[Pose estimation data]
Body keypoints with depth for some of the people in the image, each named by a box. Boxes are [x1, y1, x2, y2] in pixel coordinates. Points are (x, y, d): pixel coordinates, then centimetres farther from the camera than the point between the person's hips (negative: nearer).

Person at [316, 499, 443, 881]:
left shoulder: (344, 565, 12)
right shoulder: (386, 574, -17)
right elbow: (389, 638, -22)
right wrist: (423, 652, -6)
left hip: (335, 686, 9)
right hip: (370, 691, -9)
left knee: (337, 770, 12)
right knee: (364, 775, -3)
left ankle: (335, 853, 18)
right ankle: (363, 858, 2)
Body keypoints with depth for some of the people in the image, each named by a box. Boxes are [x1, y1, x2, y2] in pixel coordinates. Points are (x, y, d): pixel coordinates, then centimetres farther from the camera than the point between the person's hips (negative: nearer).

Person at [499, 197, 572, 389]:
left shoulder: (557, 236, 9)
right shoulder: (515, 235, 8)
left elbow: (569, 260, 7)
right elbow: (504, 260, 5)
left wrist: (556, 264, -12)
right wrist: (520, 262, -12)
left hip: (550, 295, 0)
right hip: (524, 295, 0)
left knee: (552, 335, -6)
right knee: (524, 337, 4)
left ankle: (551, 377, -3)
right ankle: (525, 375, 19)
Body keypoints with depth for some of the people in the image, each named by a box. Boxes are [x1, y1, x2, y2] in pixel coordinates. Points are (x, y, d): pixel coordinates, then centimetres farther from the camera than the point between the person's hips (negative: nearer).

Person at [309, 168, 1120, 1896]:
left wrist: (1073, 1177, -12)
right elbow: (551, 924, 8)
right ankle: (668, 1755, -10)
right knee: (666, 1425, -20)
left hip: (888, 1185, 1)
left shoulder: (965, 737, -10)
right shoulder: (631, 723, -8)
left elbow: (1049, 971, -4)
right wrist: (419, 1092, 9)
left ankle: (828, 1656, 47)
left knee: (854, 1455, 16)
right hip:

▶ _EXERCISE INSTRUCTIONS_:
Quote every line of the data, word for word.

▶ _FINISHED TASK_:
Body keypoints with depth for some of the people in the image, each named by a box. Boxes are [x1, y1, x2, y2] in pixel coordinates. Points are (x, y, d): pixel coordinates, then centimetres farther from the camera than the point between the person's hips (negative: nearer).

Person at [316, 499, 443, 881]:
left shoulder: (344, 565, 12)
right shoulder: (386, 574, -17)
right elbow: (389, 638, -22)
right wrist: (423, 652, -6)
left hip: (335, 686, 9)
right hip: (370, 691, -9)
left knee: (337, 770, 12)
right knee: (364, 775, -3)
left ankle: (335, 853, 18)
right ankle: (363, 858, 2)
Body keypoints with depth for some of the people in the image, each named by a box. Boxes are [x1, y1, x2, y2] in pixel coordinates. Points are (x, y, d): pixel coordinates, then centimetres farther from the camera than the point between the person's hips (negative: nearer).

Person at [499, 197, 572, 389]:
left shoulder: (557, 236, 9)
right shoulder: (515, 235, 8)
left elbow: (569, 260, 7)
right elbow: (504, 260, 5)
left wrist: (556, 264, -12)
right wrist: (520, 262, -12)
left hip: (550, 295, 0)
right hip: (524, 295, 0)
left knee: (552, 335, -6)
right knee: (524, 337, 4)
left ankle: (551, 377, -3)
right ankle: (525, 375, 19)
Body keypoints with depth for some of the people in the image, each named by a box. Boxes are [x1, y1, x2, y2] in pixel coordinates. Points are (x, y, d): pixel coordinates, then centimetres farther from the camera than the point between the person's hips (negative: nearer).

Person at [309, 168, 1120, 1896]:
left wrist: (1073, 1177, -12)
right elbow: (551, 924, 8)
right ankle: (668, 1755, -10)
right knee: (666, 1425, -20)
left hip: (888, 1185, 1)
left shoulder: (965, 737, -10)
right shoulder: (631, 723, -8)
left elbow: (1049, 971, -4)
right wrist: (419, 1092, 9)
left ankle: (828, 1656, 47)
left knee: (854, 1455, 16)
right hip:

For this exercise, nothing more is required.